Sur le nom de Jacob

En Genèse 27,36, Esaü, berné par son frère Jacob qui l’a privé de la bénédiction paternelle, s’écrie : « L’a-t-on appelé Jacob parce qu’il m’a déjà supplanté deux coups ? » La traduction rend incompréhensible le jeu de mots.

L’hébreu dit :
קָרָא שְׁמוֹ יַעֲקֹב וַיַּעְקְבֵנִי זֶה פַעֲמַיִם
QRA SMW YŒQB WYŒQBNY ÇH FŒMYM
Qara Chemo Y’aqov Vay’eqevény Zéh Pa’amim

Le verbe WYŒQBNY, Vay’eqevény, traduit ici par « il m’a supplanté », fait jeu de mots avec YŒQB, Y’aqov, Jacob. Or à sa naissance, Jacob est ainsi nommé parce qu’il tient le « talon » de son jumeau :
« Ensuite sortit son frère, dont la main tenait le talon (בַּעֲקֵב, BŒQB) d’Esaü » : on le nomma Jacob. » (Genèse 25, 26).
Ce qui conduit Chouraqui à traduire ainsi Ge. 27, 36 : « Il avait crié son nom Jacob, et il me talonne voilà deux fois ! »
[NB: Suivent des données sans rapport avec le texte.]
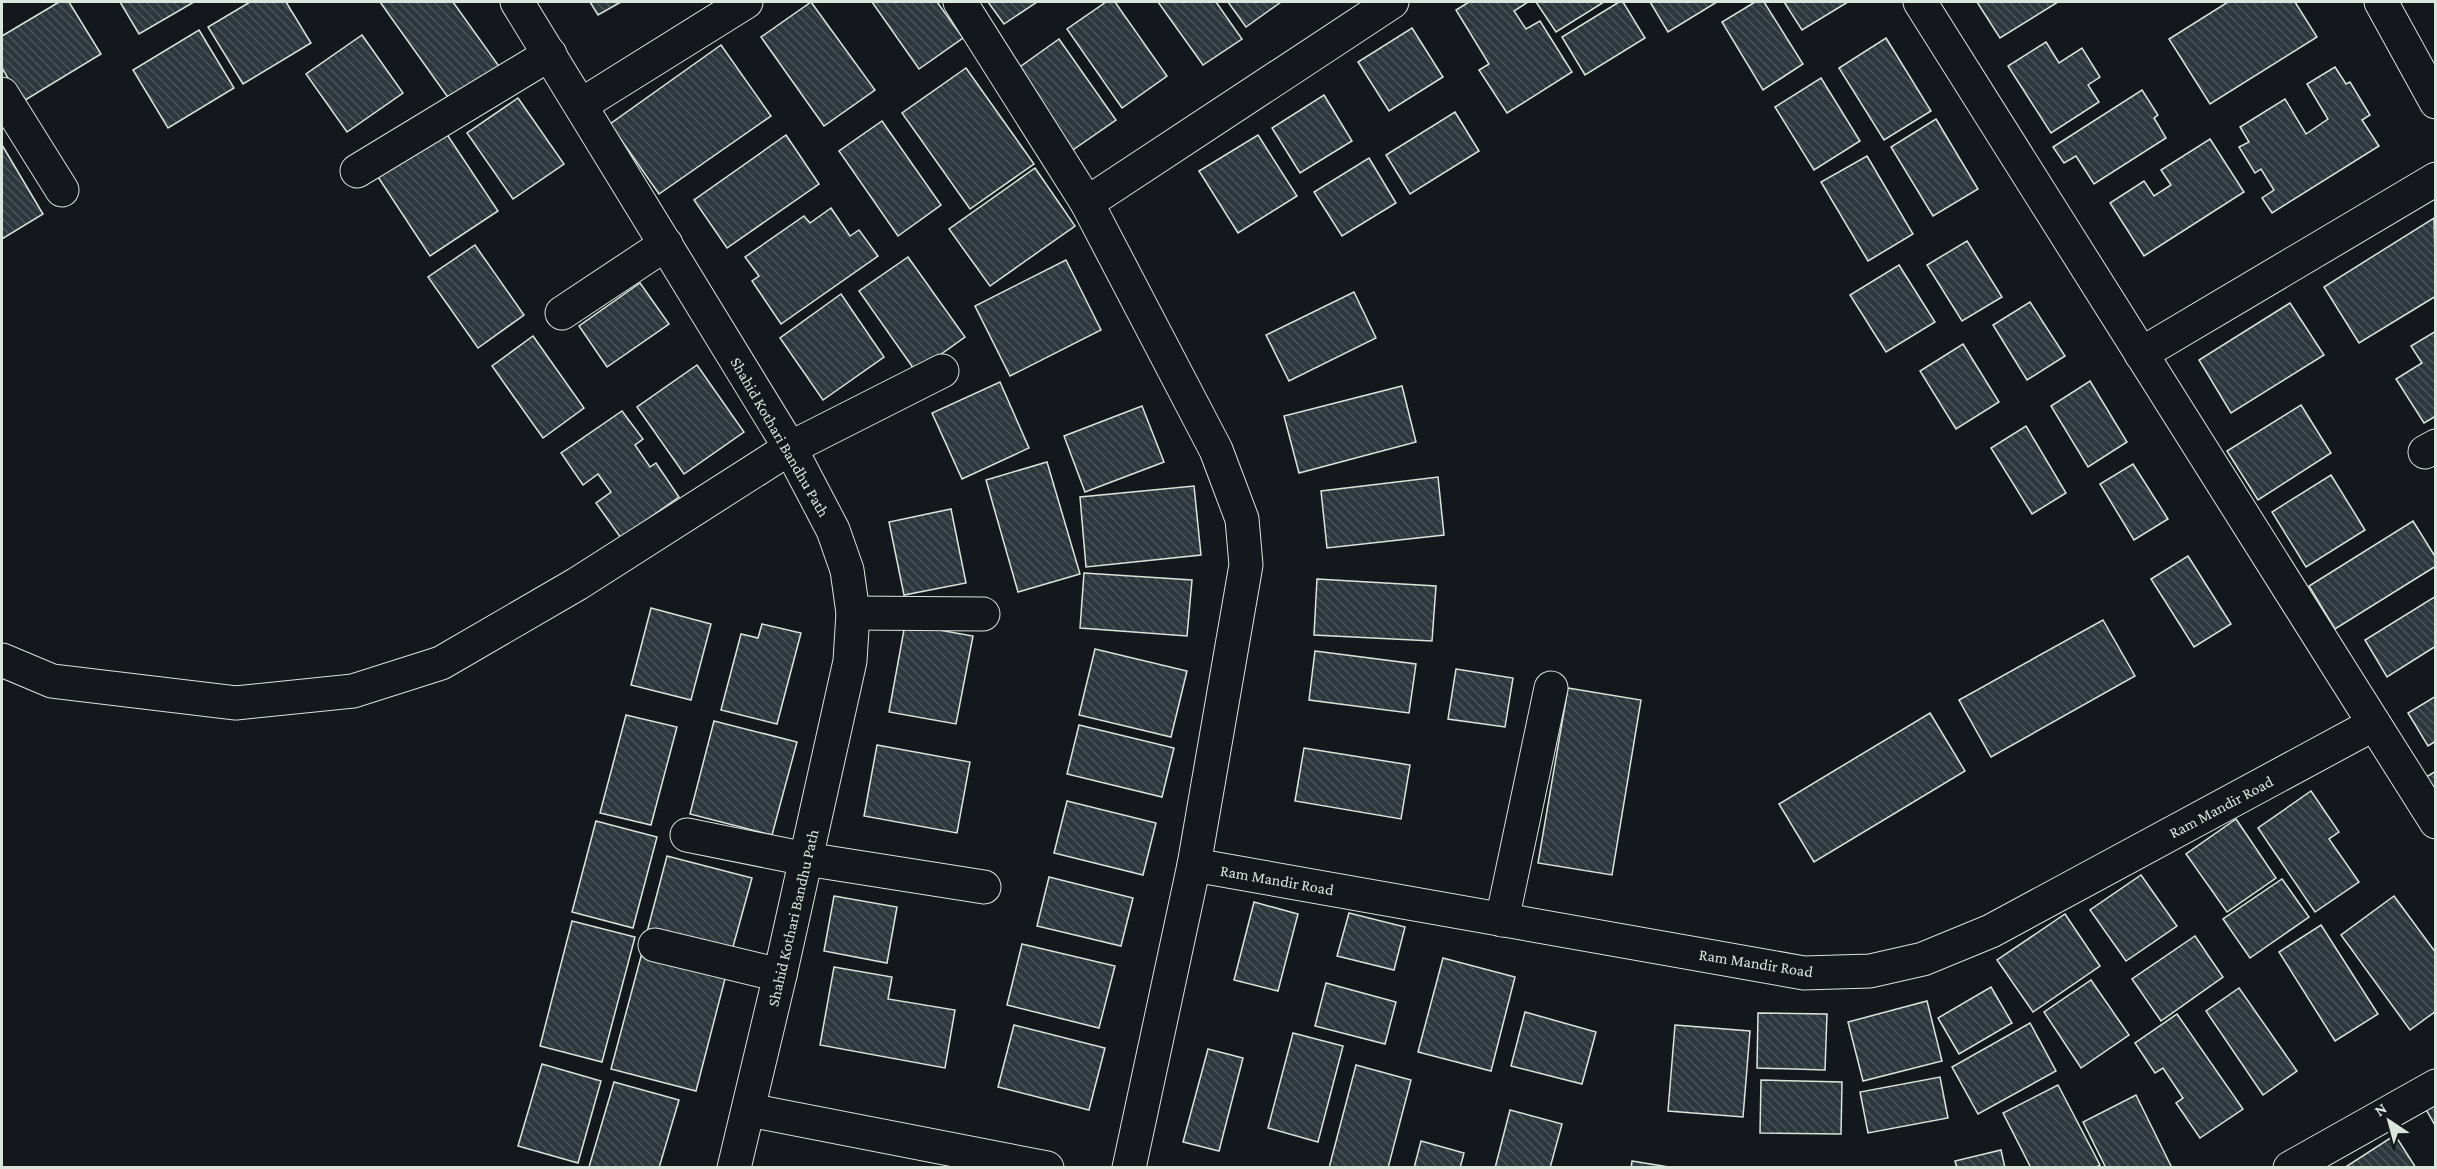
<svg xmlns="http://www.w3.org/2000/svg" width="2437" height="1169" font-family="'Crimson Pro',serif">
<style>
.building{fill:url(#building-back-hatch);stroke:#d8e6dc;stroke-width:1.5}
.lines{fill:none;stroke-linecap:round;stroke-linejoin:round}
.minor-casing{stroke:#d8e6dc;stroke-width:35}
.minor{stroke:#14181c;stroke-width:33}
.labels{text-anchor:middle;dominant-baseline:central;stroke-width:4.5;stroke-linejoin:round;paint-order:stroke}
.street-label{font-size:16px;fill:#d8e6dc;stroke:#14181c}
</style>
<defs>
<pattern id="building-back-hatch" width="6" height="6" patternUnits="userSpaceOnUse" patternTransform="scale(1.5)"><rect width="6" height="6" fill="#2c363c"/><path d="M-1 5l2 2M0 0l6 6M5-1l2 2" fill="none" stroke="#4a5358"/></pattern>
</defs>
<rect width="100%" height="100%" fill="#14181c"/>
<!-- building -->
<g class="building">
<path d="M59,2H69L101,54L22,102L2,68V36Z"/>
<path d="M120,2H194L139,34Z"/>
<path d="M250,2H286L311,43L243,84L208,27Z"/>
<path d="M380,2H453L501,69L452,103Z"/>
<path d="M590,2H621L598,15Z"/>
<path d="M811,2L875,90L824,126L761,37Z"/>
<path d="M872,2H937L963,38L919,69Z"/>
<path d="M988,2H1037L1004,24Z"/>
<path d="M1106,2H1115L1167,76L1122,108L1067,29Z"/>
<path d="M1158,2H1216L1242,39L1203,65Z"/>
<path d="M1228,2H1281L1246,27Z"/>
<path d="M1469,2H1528L1514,11L1526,29L1540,21L1572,72L1507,113L1479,70L1489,64L1456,10Z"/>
<path d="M1536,2H1604L1556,32Z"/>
<path d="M1619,2H1623L1645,38L1585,75L1562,37Z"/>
<path d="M1650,2H1717L1668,32Z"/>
<path d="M1755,2H1764L1803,64L1763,90L1722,22Z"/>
<path d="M1784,2H1848L1802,30Z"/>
<path d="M1977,2H2058L2000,38Z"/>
<path d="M2228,2H2295L2317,37L2210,104L2169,39Z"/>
<path d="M1412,28L1443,77L1389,111L1358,62Z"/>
<path d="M199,30L234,88L168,128L133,70Z"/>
<path d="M362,35L403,93L347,132L306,74Z"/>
<path d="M1886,38L1931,111L1884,140L1839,68Z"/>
<path d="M1059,39L1116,120L1064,156L1007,76Z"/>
<path d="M2046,42L2059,63L2082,48L2100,77L2088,85L2099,102L2051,133L2008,66Z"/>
<path d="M721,45L771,116L659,194L610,124Z"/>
<path d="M2335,67L2346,84L2350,82L2370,115L2362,120L2379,146L2272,213L2262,198L2274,190L2261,169L2255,173L2239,147L2249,142L2240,127L2285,99L2306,134L2328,119L2307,84Z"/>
<path d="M966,68L1034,164L970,209L902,113Z"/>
<path d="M1821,78L1860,141L1814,170L1775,107Z"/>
<path d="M2142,90L2158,115L2154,118L2166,138L2094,184L2076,156L2064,163L2053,147Z"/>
<path d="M1324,95L1352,141L1300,173L1272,128Z"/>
<path d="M518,98L564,164L513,199L467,133Z"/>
<path d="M1455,112L1479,151L1410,194L1386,155Z"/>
<path d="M1936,119L1978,189L1933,216L1891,147Z"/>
<path d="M882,121L941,205L898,236L839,151Z"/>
<path d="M442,127L498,211L430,256L374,171Z"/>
<path d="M786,135L819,184L727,248L694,200Z"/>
<path d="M1258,135L1297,196L1238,233L1199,171Z"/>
<path d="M2210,139L2244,192L2144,256L2110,203L2144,181L2154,196L2171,185L2161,170Z"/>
<path d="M2,145L43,214L2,239Z"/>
<path d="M1867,156L1913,234L1868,261L1821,182Z"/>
<path d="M1369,158L1396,203L1342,236L1314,192Z"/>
<path d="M1035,168L1075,226L990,286L949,229Z"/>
<path d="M831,208L850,236L859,230L878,256L781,324L752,281L759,276L745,257L804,216L810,223Z"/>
<path d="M2434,218L2436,296L2359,343L2324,287Z"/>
<path d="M1967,241L2002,297L1962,321L1927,265Z"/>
<path d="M475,245L524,315L478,348L428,277Z"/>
<path d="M908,257L965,337L916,372L859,291Z"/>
<path d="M1066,260L1101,330L1010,376L975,306Z"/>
<path d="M1899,265L1935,322L1886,352L1850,295Z"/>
<path d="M640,283L669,324L607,367L579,326Z"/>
<path d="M1354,292L1376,338L1289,381L1266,335Z"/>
<path d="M841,294L884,357L823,400L780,338Z"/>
<path d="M2030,302L2065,356L2027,380L1993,325Z"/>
<path d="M2290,303L2324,355L2231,413L2199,360Z"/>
<path d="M2436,331V416L2424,423L2396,379L2422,363L2411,346Z"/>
<path d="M533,336L584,408L543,438L492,366Z"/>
<path d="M1963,344L1999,402L1956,429L1920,371Z"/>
<path d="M697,365L744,432L684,474L637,407Z"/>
<path d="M2090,381L2127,442L2088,467L2051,406Z"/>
<path d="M1000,382L1029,448L962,479L932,413Z"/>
<path d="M1402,386L1416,442L1299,473L1284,416Z"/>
<path d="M2301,405L2331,453L2258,500L2227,451Z"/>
<path d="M1142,406L1164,462L1085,492L1064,436Z"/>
<path d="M622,411L643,439L635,445L650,467L656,463L679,497L621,538L596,503L611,492L598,474L583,485L561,453Z"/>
<path d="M2026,426L2066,493L2032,514L1991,448Z"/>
<path d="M1047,462L1080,574L1018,592L986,480Z"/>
<path d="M2133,464L2168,519L2134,540L2100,484Z"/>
<path d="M2331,475L2365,530L2306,567L2272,512Z"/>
<path d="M1438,477L1444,535L1327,548L1321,491Z"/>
<path d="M1194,486L1201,555L1086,567L1080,497Z"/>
<path d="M951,509L966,583L904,595L889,522Z"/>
<path d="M2413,521L2436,558V566L2335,629L2309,586Z"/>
<path d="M2188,556L2231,624L2194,647L2151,579Z"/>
<path d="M1084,573L1192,580L1187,636L1080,628Z"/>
<path d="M1317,579L1436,586L1432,641L1314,635Z"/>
<path d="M2436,596V646L2387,677L2365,640Z"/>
<path d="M651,608L711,624L691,700L631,685Z"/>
<path d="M2103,620L2135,676L1991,757L1959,700Z"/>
<path d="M762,624L801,633L777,724L721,710L741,634L758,638Z"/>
<path d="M905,624L973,636L956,724L889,712Z"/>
<path d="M1095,649L1187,671L1171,737L1079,715Z"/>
<path d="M1315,651L1416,664L1409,713L1309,700Z"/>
<path d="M1456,669L1513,678L1505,727L1448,719Z"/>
<path d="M1568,688L1641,700L1612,875L1538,863Z"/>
<path d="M2436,696V741L2428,746L2408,713Z"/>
<path d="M1930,713L1965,771L1814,862L1779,804Z"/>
<path d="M626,715L677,727L651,825L600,813Z"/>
<path d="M714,721L797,742L772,835L690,814Z"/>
<path d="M1079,725L1174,748L1162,797L1067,774Z"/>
<path d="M877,745L970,762L957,833L864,816Z"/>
<path d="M1304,748L1410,765L1401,819L1295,801Z"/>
<path d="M2436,771V792L2426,777Z"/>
<path d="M2311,791L2339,832L2329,839L2359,882L2315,912L2258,828Z"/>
<path d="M1067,801L1156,823L1143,875L1054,853Z"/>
<path d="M2236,819L2276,878L2227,912L2186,854Z"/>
<path d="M596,821L657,837L633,928L572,912Z"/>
<path d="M667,856L752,878L731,954L647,932Z"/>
<path d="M2141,875L2177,926L2126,961L2090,910Z"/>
<path d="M1049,877L1133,898L1121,946L1037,926Z"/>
<path d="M2282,879L2309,917L2250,958L2223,919Z"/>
<path d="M834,896L897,907L887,963L824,951Z"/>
<path d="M2394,896L2436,953V1011L2410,1030L2341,935Z"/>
<path d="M1254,902L1298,914L1278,991L1234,980Z"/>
<path d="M1349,913L1405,927L1394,970L1337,956Z"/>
<path d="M2065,914L2100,966L2033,1012L1997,960Z"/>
<path d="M572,921L635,937L602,1062L540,1046Z"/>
<path d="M2321,925L2378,1014L2335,1041L2279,952Z"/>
<path d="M2195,936L2223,977L2161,1021L2132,979Z"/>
<path d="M1022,944L1115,966L1099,1028L1007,1005Z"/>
<path d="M643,949L727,971L696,1091L611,1069Z"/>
<path d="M1443,958L1515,977L1491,1071L1418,1052Z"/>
<path d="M834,967L892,977L888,999L955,1010L945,1068L820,1045Z"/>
<path d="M2091,980L2129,1035L2081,1068L2044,1012Z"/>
<path d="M1326,983L1396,1002L1385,1044L1315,1026Z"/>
<path d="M1991,987L2012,1023L1959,1054L1938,1018Z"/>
<path d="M2239,988L2297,1071L2263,1095L2206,1011Z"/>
<path d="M1927,1001L1942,1061L1863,1081L1848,1022Z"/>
<path d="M1525,1012L1596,1032L1582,1084L1511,1066Z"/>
<path d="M1758,1013L1827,1014L1825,1070L1757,1068Z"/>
<path d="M2177,1014L2243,1109L2200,1138L2176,1103L2183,1098L2163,1068L2155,1073L2135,1043Z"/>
<path d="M2030,1023L2056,1071L1978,1114L1952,1067Z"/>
<path d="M1014,1025L1105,1048L1089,1110L998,1087Z"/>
<path d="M1675,1025L1750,1031L1743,1117L1668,1111Z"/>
<path d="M1293,1033L1343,1046L1318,1142L1268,1128Z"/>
<path d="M1208,1049L1243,1058L1219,1151L1183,1142Z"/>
<path d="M542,1064L601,1081L578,1163L518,1146Z"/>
<path d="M1356,1065L1411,1080L1388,1168H1329Z"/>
<path d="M1940,1077L1948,1118L1868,1133L1860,1092Z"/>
<path d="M1761,1080L1842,1082L1841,1134L1760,1133Z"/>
<path d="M614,1082L679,1100L659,1168L589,1167Z"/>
<path d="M2058,1085L2100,1165L2095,1168H2031L2003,1113Z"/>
<path d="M2136,1095L2172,1168H2106L2083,1122Z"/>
<path d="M2436,1100V1127L2424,1106Z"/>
<path d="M1510,1110L1562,1124L1550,1168H1495Z"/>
<path d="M2395,1135L2416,1168H2344Z"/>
<path d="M1421,1141L1464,1153L1460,1168H1414Z"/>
<path d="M2001,1150L2005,1168H1957L1955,1161Z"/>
<path d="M1632,1161L1675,1168H1631Z"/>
</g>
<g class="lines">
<defs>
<g id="minor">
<path d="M517,2L790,448L833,530L847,570L853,613L850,661L780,975L734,1168"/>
<path d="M960,2L1087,203L1216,450L1242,519L1246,565L1194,865L1129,1168"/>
<path d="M1920,2L2436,822"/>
<path d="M2381,2L2436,102"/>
<path d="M2,94L62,190"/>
<path d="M581,105L746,2"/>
<path d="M357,171L550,54"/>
<path d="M1087,203L1392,2"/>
<path d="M562,313L666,244"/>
<path d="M2141,354L2436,179"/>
<path d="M2425,452L2436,446"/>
<path d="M853,613L983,614"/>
<path d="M2,660L52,681L236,703L353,691L441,663L577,584L790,448L942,371"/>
<path d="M687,835L806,859L984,887"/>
<path d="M1194,865L1804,973L1870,971L1923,959L1991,931L2374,724"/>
<path d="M1502,920L1551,688"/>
<path d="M655,945L780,975"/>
<path d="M749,1110L1047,1168"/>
<path d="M2290,1168L2436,1086"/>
</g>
</defs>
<!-- minor casing -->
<use href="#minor" class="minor-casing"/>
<!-- minor -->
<use href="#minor" class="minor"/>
</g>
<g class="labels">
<!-- street labels -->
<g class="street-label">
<text transform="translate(780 437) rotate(60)">Shahid Kothari Bandhu Path</text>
<text transform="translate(2221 807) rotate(-28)">Ram Mandir Road</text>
<text transform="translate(1277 880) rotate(10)">Ram Mandir Road</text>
<text transform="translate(793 918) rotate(-77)">Shahid Kothari Bandhu Path</text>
<text transform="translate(1756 963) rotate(9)">Ram Mandir Road</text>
</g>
</g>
<!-- border -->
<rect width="2437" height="1169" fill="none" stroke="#d8e6dc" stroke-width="6"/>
<!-- north arrow -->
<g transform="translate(2389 1121) rotate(324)" stroke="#14181c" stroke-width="4.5" paint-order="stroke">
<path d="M0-4.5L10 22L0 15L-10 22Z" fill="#d8e6dc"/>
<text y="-9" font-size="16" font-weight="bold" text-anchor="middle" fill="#d8e6dc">N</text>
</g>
</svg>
Dans la Vulgate latine, la traduction « supplanter » (subplantavit) fonctionne avec la « plante » du pied que tient Jacob à sa naissance (plantam fratris tenebat manu).

Le mot ŒQB, Eqev, apparaît en Genèse 3, 15, à propos du serpent et d’Ève : « Lui, il te visera la tête et toi tu lui viseras le talon (Eqev) ». Le serpent et les deux coups « tordus » que Jacob fait à Esaü (le plat de lentilles et le déguisement devant son père), font dire à Elie Munk, suivant le Targoum Onqelos et le Zohar, que « le nom YŒQB comporte la notion d’une voie tortueuse empruntée par malice ou par ruse pour parvenir à ses fins ».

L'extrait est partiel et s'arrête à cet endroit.